There's not a lot of [training] positions available, said Smart. And when you look at a health workforce that's burned out and stressed and overworked, it can be challenging to find people that are able to support other physicians in that. So that's another program that needs to be scaled, and funded, and resourced adequately, so it can be more successful.

Smart said a streamlined licensing process and consistent regulations across the country would help as well. As it stands, there are different rules from province to province, which she said physicians moving to Canada can find difficult to navigate. 

We need to get everyone on the same page — the colleges, which are the regulatory bodies, the provincial governments, and the federal government, who could be providing some of that leadership and support to get us all in the same direction, said Smart. 

Just days ago, Ontario's government directed that province's regulatory colleges to find ways to get foreign-trained doctors and nurses working faster. 

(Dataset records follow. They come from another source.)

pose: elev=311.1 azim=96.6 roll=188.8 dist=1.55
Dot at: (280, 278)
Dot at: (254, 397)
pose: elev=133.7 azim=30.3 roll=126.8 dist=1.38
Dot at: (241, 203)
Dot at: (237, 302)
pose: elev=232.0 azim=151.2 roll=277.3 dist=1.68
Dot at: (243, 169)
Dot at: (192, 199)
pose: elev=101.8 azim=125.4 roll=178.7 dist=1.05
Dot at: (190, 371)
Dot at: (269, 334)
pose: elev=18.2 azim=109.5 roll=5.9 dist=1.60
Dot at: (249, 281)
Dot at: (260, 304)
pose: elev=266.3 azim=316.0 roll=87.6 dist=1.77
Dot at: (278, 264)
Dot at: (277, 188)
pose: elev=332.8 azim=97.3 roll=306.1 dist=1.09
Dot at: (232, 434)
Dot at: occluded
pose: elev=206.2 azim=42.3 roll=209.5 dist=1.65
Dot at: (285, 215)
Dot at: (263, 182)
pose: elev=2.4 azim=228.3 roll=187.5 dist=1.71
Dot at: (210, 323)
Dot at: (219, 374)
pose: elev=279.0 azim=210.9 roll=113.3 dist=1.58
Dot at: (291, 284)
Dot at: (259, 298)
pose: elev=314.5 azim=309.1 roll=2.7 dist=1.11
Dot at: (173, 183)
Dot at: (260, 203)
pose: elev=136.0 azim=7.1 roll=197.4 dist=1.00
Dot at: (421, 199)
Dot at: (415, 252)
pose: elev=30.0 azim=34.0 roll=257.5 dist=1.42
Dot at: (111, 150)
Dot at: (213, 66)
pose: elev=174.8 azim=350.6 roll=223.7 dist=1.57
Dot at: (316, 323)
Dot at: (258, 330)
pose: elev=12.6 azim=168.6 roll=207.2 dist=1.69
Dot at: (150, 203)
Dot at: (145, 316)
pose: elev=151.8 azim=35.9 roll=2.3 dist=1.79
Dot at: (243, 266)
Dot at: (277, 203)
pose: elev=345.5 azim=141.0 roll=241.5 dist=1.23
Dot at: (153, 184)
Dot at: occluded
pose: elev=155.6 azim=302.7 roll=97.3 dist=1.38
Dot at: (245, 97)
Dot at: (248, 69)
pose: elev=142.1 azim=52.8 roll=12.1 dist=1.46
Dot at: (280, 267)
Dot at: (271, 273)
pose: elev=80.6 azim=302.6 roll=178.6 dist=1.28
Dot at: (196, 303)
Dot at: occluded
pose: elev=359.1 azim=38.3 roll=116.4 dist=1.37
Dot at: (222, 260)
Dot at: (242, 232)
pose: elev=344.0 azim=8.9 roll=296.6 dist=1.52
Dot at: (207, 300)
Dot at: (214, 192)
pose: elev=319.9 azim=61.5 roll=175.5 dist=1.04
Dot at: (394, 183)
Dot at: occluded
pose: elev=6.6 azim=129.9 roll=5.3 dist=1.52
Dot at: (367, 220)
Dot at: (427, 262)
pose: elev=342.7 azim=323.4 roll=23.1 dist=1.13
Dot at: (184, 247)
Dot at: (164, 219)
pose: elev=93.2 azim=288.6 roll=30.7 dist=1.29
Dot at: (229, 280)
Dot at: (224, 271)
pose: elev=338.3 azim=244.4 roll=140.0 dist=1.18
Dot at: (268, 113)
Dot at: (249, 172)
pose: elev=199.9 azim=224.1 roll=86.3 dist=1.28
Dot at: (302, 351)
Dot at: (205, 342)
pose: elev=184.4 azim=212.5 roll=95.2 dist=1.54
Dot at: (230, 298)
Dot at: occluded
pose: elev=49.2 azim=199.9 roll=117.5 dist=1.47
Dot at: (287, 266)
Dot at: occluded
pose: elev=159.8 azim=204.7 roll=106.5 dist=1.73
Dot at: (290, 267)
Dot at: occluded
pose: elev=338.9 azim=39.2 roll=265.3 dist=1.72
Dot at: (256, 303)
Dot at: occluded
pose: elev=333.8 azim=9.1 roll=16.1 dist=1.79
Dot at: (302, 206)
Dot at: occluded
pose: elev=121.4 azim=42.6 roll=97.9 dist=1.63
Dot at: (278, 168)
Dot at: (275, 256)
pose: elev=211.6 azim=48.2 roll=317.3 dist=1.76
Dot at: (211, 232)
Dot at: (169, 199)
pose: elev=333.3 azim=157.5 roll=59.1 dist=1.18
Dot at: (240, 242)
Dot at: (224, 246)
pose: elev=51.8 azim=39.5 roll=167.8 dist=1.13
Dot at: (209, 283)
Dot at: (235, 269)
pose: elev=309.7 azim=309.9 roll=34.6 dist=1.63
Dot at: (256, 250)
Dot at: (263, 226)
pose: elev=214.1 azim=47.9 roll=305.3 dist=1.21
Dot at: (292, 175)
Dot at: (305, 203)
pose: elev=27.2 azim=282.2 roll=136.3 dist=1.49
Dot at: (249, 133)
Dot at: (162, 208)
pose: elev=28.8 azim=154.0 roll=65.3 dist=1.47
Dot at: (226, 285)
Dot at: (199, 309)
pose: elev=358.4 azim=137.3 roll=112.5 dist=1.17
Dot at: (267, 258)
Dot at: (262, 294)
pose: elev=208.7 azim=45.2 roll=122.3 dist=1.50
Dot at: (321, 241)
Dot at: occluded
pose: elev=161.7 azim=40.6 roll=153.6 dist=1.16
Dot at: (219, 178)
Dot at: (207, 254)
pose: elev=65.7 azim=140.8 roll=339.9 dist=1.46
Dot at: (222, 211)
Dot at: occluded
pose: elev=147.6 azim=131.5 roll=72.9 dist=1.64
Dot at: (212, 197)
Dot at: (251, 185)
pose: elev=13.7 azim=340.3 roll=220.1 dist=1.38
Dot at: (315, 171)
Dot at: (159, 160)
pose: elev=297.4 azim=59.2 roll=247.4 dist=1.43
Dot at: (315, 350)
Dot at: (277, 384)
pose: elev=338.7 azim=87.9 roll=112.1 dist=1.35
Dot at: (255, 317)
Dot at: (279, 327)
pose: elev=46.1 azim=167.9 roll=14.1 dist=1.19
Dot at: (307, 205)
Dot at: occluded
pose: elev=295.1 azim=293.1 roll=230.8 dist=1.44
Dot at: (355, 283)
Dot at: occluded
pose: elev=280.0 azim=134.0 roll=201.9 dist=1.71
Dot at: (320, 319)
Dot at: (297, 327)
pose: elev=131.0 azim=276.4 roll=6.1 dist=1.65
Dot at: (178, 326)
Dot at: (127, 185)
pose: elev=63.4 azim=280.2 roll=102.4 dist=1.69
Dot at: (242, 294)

But here on P.E.I., the provincial government has had little to say on the issue. When asked by CBC whether efforts are underway here — beyond the college exploring an assessment program —  a spokesperson for the health department issued a statement, that offered no specifics. 

Foreign trained professionals are important members of our medical and nursing teams ... We continue to work with the colleges to make sure the recognition process is as quick and efficient as possible while still upholding our standards for care and training in P.E.I.'s health system.